Hannah Duston was a colonial MassachusettsPuritan mother of nine who was taken captive by Abenaki Native Americans during King William's War, with her newborn daughter, during the Raid on Haverhill (1697), in which 27 colonists were killed. While detained on an island in the Merrimack River in Boscawen, New Hampshire, she killed and scalped 10 of the Native American family members holding them hostage, with the assistance of two other captives.

Hannah used a tomahawk to attack the sleeping Native Americans, killing one of the two grown men, two adult women, and six children. One severely wounded Native American woman and a young boy managed to escape the attack.

Duston's captivity narrative became famous more than 100 years after she died. Duston is believed to be the first American woman honored with a statue. During the 19th century, she was referred to as "a folk hero" and the "mother of the American tradition of scalp hunting." Some scholars assert Duston's story only became legend in the 19th century because the United States used her story to define its violence against Native Americans as innocent, defensive, and virtuous.

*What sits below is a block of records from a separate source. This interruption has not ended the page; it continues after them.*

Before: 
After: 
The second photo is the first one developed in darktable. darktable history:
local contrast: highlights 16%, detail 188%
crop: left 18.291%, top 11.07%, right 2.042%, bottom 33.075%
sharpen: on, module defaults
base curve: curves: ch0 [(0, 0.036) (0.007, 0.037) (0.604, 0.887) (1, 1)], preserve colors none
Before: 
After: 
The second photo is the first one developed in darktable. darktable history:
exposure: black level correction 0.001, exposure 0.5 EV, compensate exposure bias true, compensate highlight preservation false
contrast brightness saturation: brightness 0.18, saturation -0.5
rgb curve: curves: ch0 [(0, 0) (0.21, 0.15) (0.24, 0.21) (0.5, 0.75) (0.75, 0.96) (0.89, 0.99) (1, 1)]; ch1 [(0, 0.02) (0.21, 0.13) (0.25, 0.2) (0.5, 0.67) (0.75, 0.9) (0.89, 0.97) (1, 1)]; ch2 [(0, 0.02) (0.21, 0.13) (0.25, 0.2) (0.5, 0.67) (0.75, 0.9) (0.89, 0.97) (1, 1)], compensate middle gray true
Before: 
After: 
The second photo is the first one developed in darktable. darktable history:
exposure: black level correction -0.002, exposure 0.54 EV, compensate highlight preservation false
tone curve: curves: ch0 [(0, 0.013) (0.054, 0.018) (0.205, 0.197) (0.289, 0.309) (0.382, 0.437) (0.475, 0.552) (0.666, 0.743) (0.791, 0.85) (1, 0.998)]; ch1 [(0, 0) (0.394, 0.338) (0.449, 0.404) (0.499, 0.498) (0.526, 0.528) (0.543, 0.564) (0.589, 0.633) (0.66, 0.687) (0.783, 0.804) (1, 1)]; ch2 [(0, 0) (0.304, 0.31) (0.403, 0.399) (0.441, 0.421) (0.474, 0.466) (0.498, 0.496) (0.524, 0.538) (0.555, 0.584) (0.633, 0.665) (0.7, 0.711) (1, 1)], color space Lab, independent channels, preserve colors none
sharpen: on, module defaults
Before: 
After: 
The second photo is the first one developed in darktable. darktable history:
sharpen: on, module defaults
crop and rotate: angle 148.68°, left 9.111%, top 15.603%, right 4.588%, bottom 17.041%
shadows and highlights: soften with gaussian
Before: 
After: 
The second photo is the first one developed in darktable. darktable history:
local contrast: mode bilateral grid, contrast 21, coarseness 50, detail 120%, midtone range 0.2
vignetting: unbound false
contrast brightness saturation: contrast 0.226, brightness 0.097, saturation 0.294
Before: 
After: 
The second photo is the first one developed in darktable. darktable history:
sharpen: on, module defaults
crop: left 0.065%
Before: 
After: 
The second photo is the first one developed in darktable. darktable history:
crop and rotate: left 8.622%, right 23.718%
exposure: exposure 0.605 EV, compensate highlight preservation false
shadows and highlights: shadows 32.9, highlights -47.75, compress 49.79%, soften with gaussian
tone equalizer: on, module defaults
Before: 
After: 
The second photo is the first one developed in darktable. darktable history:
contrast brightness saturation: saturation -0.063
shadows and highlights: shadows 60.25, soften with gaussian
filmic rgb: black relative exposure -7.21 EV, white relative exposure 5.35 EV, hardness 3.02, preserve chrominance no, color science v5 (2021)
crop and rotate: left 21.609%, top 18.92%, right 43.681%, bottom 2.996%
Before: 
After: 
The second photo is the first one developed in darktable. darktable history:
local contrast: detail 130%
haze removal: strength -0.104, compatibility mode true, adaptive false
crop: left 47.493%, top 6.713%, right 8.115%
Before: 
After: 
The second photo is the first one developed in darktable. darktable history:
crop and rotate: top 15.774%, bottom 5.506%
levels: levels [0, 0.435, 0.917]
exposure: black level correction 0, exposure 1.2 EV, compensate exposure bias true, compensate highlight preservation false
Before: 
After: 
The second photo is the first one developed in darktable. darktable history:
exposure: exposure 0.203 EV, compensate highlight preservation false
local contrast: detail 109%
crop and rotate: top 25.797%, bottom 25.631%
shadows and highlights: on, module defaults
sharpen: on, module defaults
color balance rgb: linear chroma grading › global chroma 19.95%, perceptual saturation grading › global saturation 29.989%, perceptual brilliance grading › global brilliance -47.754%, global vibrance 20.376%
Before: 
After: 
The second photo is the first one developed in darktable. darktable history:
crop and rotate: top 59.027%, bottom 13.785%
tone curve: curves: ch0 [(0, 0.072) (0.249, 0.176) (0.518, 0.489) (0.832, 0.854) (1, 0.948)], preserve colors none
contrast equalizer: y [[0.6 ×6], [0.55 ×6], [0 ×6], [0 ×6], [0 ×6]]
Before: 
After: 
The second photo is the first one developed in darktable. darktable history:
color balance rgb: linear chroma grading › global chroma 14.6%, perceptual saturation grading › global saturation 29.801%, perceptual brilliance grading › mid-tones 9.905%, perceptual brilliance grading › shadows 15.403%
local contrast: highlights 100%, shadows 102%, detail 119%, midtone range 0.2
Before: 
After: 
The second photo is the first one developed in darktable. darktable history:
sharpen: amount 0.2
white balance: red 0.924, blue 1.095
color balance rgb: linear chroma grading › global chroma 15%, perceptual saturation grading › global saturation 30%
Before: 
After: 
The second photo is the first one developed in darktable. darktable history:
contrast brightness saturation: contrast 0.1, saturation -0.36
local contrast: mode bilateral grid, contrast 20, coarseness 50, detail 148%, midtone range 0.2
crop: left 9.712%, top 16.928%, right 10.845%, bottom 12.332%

After a failed attempt to erect a memorial in her hometown of Haverhill, The first Duston memorial actually executed was sculpted by William Andrews, a marble worker from Lowell, Massachusetts. It was erected in 1874 on the island in Boscawen, New Hampshire, where Duston killed her captors. Huge crowds overwhelmed the island on the day of its dedication, with speeches presented all day long. It was the first publicly funded statue in New Hampshire.